* _WHAT IS BEING ASKED_
In the thread on the full-history Wikipedia dump below, translate the sentence "This is a pity since Wikipedia deletes too many articles." into Spanish.

* _SELECTED EXTRACT_
········

Hacker News new | past | comments | ask | show | jobs | submit login
Full-history English Wikipedia dump produced: 5.6TB uncompressed, 32GB 7z'd (infodisiac.com)
58 points by chl on April 14, 2010 | hide | past | favorite | 32 comments



Doesn't include deleted articles, so no hope if you want to recover one of them. This is a pity since Wikipedia deletes too many articles.


That's talked about on and off, but one issue is that they'd have to filter deleted articles by deletion reason, at least broadly into "deleted for legal reasons" and "deleted for non-legal reasons" bins. There'd be no problem distributing a dump of articles deleted due to non-notability, but a dump of articles axed for copyright violation, libel, or other legal issues would be a problem.

For specific articles deleted for non-legal reasons (most commonly notability), you can get a copy from a WP admin. Some have volunteered themselves as willing to answer requests: http://en.wikipedia.org/wiki/Category:Wikipedia_administrato...


Surely articles have posted on them, or their talk pages, the reason for deletion to allow for responses? Also there should be some way for people to find that an article has been deleted so that they don't recreate the article and repeat the error. Indeed rather than delete couldn't a placeholder be implemented.

Wrong forum for these suggestions but I've never had the time or inclination to attempt to reach the Wikipedia inner sanctum.


Yeah, the deleted articles could probably be automatically filtered, at least on a fail-safe basis by only dumping the ones that have a known "not a legal issue" deletion reason, like "notability" (there are even semi-formalized deletion codes, itself a mild absurdity). There are probably non-technical / non-legal reasons people don't want to dump them, but there's also some of just a "not a priority" aspect. The dump reported in this story is actually the first successful full-history dump in quite some time, because the dump scripts were perennially broken / bogging down due to the size of the data / crashing due to MySQL weirdness. So most of the dump effort has been on just getting the official stuff out. Next up on the priority list will probably be some way of doing image dumps.

········

* _GIVEN INFORMATION_
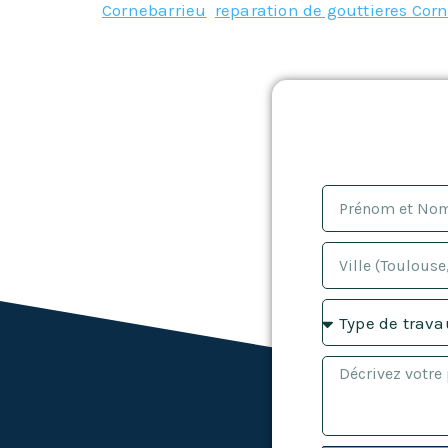
Cornebarrieu
,
reparation de gouttieres Cor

········

* _YOUR RESPONSE_
Es una lástima, ya que Wikipedia elimina demasiados artículos.